Although we failed to show a significant correlation between the duration of diabetes and the levels of NAG (P > 0.05) in diabetic patients, pretreatment NAG were lowest in group A and highest in group C (Table 4).

Clinical evidence suggesting an important role for microalbuminuria in defining patients with cardiovascular disease (CVD) risk is increasing. In fact, CVD is the leading cause of death in patients with microalbuminuria. Although the underlying mechanisms are far from being clear, it is generally accepted that microalbuminuria reflects the extensive endothelial dysfunction that can pave the way for both CVD and renal disease. Therefore, to reduce the risk of CVD and renal failure, markers that can predict the likelihood of renal dysfunction at an earlier stage of microalbuminuria are required.

In conclusion, urinary NAG excretion is elevated in type II diabetic patients as compared with healthy individuals. Presence of tubular proteinuria may be an early indicator of diabetic renal disease in patients without microalbuminuria.

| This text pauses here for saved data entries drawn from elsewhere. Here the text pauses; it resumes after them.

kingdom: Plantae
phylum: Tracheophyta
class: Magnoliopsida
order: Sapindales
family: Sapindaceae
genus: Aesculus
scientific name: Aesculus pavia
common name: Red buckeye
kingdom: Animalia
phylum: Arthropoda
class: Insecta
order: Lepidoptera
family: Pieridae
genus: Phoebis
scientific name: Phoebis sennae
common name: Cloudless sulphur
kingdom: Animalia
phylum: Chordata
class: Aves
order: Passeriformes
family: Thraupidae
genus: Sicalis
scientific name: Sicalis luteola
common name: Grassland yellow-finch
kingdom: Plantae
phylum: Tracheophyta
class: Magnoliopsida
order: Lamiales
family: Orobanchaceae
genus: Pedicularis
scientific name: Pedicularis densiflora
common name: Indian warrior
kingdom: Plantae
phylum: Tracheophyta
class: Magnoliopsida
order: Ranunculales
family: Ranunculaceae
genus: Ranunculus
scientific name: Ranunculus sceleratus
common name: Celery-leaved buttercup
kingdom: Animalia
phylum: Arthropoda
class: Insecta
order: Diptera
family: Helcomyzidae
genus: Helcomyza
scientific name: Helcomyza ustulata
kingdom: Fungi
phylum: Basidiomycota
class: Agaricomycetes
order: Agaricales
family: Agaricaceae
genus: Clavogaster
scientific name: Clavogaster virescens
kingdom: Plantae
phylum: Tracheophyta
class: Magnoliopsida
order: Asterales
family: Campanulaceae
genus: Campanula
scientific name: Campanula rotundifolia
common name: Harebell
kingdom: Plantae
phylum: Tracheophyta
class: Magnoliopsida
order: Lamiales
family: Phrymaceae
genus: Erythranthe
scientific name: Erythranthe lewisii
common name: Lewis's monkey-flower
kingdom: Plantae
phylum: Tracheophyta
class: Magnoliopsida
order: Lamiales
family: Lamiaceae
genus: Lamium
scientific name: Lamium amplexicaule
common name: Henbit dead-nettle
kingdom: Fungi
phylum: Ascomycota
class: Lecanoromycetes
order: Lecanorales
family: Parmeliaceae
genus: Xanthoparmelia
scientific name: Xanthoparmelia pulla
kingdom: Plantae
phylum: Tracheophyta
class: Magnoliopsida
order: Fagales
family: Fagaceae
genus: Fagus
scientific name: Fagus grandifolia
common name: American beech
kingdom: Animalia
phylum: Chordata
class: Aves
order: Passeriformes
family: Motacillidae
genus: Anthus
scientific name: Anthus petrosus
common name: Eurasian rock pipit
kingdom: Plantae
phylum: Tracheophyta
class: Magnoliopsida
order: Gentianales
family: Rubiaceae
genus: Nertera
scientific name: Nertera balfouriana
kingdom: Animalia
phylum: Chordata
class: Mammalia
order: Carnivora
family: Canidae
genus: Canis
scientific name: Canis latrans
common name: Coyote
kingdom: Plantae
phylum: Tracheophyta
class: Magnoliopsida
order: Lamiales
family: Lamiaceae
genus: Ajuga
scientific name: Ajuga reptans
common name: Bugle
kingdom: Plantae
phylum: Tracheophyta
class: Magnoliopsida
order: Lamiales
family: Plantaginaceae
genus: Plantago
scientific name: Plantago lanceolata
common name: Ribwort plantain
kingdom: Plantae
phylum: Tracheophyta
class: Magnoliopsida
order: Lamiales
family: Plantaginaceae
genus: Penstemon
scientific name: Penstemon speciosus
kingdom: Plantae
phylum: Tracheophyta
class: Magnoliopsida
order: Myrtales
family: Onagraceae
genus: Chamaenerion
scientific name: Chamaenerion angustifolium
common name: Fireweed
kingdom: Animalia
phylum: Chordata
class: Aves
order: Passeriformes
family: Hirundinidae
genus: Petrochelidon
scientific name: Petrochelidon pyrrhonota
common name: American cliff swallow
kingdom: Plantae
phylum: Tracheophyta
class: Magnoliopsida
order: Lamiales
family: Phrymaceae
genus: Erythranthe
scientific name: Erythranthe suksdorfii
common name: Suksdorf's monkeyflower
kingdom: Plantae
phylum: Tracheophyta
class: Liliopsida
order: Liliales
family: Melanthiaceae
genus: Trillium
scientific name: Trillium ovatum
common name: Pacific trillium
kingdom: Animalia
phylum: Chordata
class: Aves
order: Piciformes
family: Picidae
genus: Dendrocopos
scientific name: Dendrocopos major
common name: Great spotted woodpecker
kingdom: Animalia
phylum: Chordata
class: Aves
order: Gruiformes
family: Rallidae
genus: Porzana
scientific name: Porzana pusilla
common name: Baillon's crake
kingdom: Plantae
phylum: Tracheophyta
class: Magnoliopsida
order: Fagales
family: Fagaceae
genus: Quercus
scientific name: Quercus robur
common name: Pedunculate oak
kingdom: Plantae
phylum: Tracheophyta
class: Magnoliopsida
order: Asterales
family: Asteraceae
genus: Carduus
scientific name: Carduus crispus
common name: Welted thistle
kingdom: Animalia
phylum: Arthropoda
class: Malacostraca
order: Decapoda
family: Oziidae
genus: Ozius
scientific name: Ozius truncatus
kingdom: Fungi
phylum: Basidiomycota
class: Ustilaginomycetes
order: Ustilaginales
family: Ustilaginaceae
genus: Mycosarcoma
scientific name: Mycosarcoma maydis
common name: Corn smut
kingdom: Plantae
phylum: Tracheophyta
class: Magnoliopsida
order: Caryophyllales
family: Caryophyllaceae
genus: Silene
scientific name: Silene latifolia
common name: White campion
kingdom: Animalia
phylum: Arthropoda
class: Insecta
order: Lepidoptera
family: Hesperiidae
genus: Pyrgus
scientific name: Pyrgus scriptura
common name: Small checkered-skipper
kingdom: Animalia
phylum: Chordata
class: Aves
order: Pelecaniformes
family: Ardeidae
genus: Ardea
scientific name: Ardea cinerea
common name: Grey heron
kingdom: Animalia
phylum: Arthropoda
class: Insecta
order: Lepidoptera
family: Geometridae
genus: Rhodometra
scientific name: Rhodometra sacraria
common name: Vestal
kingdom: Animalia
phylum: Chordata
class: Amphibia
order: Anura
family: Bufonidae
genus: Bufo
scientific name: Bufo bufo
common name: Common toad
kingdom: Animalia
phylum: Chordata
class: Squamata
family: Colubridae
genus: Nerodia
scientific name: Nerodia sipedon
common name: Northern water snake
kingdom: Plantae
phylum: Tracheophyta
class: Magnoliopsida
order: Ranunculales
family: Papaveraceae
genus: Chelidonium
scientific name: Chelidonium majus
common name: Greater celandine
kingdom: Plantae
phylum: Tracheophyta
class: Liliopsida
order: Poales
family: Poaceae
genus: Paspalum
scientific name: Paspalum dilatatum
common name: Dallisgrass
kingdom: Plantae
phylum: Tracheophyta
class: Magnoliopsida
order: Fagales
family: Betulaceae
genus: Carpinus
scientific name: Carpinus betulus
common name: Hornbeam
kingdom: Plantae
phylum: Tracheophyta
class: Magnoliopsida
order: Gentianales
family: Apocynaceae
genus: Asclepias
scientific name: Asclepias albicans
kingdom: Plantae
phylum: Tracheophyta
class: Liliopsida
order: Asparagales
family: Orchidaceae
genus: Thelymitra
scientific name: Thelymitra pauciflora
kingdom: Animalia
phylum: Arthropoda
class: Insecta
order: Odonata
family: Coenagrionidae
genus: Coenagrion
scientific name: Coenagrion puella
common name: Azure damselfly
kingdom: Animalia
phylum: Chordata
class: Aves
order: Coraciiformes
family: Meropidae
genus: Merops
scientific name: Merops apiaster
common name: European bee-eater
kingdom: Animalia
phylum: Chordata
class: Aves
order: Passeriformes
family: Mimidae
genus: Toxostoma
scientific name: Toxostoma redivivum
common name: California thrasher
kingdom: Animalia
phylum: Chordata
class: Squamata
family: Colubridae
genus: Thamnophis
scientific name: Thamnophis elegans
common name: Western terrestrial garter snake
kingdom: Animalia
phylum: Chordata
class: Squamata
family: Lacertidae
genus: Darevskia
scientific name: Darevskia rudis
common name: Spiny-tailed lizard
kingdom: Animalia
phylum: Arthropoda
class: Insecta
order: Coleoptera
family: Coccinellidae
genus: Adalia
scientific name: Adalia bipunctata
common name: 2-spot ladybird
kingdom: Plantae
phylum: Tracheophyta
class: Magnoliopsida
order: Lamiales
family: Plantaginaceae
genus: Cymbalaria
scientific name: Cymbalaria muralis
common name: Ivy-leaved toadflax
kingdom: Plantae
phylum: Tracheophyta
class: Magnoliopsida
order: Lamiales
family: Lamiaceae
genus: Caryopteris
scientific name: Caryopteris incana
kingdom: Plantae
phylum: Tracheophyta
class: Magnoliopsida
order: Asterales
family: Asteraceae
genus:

Perindopril (2 mg)/indapamide (0.625 mg)/o.d. administration is effective in reducing urinary NAG excretion in these patients, and this effect seems to be independent of blood pressure and glycemia control. It is possible to hypothesize that perindopril (2 mg)/indapamide (0.625 mg)/o.d. may have beneficial effects on the tubulointerstitial damage in diabetic kidney disease.